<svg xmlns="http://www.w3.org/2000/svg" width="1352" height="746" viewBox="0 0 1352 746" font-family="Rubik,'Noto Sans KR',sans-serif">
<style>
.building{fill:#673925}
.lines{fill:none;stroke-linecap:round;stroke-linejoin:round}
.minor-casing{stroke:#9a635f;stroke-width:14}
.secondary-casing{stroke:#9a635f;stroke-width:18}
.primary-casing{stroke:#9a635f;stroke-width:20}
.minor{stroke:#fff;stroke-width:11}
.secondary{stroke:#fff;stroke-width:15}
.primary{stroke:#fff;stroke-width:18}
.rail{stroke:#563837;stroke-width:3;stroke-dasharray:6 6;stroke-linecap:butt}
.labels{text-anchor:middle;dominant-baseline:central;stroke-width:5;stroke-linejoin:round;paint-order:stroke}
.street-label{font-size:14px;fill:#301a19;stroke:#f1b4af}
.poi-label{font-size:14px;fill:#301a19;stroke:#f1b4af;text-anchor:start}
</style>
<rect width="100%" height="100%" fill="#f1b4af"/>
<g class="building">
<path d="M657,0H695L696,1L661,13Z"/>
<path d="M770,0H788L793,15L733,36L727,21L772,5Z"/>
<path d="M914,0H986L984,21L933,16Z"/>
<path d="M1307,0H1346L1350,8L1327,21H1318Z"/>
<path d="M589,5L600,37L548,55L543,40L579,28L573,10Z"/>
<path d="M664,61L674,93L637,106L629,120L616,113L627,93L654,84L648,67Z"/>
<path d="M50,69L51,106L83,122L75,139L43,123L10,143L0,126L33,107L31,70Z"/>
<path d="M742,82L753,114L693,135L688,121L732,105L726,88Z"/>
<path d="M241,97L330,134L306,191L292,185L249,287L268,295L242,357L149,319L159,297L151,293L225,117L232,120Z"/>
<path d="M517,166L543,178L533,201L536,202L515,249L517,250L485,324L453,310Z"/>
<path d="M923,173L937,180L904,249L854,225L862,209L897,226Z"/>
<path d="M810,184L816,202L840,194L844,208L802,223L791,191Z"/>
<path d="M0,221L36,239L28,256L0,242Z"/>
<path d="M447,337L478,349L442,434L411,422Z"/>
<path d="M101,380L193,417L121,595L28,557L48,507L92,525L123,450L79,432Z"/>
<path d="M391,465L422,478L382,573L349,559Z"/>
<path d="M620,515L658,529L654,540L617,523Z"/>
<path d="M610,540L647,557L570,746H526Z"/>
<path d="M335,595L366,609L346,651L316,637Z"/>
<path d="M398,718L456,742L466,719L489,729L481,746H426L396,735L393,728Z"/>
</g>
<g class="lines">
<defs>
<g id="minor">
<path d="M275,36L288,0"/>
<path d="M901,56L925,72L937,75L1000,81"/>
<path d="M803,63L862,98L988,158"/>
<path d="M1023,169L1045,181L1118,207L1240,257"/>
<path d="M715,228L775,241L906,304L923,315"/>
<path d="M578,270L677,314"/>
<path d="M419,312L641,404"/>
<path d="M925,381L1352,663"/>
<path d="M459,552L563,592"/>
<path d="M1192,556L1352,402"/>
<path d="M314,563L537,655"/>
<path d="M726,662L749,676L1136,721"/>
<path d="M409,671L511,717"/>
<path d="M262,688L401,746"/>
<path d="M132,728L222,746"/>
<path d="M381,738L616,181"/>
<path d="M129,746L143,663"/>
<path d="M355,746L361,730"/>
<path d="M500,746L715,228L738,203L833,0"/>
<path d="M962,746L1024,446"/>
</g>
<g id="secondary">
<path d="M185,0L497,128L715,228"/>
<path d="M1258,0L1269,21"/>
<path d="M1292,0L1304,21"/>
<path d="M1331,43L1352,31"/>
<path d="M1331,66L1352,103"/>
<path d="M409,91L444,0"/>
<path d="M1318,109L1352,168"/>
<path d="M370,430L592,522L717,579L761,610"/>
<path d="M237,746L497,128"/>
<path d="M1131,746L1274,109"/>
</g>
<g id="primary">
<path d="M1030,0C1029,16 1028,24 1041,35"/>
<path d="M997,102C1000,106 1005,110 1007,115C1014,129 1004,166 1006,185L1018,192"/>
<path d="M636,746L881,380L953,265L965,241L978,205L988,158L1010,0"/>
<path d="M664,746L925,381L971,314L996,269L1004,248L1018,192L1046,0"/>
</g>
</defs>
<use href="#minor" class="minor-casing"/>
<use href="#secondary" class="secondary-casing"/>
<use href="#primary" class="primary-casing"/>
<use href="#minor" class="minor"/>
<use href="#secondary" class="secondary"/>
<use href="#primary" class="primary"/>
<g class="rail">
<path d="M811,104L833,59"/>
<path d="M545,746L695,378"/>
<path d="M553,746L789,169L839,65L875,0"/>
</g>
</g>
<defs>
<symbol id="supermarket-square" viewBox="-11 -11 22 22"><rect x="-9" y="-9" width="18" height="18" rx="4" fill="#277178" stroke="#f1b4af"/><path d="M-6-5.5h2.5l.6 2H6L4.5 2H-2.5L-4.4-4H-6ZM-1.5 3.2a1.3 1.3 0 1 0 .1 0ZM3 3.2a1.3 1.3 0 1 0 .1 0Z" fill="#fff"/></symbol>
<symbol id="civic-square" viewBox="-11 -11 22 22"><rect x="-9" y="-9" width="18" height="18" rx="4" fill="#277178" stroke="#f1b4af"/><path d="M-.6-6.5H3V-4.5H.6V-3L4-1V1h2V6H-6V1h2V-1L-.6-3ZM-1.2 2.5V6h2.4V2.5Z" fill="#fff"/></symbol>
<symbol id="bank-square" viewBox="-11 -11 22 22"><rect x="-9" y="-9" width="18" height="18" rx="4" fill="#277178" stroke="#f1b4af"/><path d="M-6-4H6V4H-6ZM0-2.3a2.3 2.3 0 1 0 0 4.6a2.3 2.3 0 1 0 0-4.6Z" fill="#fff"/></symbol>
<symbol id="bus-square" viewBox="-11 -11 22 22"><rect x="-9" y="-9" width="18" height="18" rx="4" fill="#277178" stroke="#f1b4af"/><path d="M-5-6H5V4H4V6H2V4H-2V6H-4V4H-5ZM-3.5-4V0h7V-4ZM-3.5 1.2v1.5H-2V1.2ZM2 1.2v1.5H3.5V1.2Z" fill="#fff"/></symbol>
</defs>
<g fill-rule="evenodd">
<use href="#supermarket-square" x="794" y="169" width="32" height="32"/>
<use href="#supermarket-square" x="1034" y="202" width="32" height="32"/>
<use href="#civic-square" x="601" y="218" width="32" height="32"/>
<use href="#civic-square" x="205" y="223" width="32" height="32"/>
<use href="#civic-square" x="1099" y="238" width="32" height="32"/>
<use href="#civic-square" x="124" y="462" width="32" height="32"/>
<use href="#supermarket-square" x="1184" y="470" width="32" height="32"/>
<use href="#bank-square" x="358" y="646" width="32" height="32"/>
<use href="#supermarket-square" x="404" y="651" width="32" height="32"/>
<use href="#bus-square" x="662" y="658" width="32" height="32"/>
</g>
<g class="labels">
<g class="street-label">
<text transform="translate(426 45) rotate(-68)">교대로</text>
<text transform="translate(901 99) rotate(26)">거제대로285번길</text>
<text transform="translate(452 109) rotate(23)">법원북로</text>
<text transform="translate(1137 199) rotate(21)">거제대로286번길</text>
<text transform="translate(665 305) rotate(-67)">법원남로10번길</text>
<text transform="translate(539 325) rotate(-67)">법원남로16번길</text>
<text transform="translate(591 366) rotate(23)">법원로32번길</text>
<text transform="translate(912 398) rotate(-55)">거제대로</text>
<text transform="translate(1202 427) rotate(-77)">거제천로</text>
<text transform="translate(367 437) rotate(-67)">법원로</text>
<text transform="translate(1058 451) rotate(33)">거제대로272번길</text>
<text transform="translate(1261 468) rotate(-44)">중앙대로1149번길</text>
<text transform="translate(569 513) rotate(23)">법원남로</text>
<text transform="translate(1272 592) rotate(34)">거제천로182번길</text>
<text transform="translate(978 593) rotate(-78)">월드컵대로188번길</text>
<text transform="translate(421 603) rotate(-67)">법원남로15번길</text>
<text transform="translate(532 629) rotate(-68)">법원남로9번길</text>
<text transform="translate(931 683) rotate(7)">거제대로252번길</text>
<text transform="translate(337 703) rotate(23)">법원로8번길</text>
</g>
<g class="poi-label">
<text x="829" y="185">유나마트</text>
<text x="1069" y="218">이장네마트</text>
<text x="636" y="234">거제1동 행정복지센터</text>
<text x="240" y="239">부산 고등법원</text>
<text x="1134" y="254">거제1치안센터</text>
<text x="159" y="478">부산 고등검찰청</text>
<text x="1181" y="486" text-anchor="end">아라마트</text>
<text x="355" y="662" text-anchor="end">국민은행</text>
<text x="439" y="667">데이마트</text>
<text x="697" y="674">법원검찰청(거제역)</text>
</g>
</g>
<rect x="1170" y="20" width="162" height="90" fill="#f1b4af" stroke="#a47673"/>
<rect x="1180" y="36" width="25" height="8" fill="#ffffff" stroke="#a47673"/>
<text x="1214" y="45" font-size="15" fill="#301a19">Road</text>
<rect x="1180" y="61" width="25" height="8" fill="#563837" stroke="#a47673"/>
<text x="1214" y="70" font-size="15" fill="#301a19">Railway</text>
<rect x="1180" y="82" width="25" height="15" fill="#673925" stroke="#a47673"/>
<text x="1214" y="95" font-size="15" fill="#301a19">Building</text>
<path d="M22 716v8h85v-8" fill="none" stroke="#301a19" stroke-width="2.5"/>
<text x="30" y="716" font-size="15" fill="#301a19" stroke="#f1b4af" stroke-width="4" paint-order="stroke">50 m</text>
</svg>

TASK | Check each line of the records for "lines" and copy the ones that contain it.

TASK RESPONSE |
.lines{fill:none;stroke-linecap:round;stroke-linejoin:round}
<g class="lines">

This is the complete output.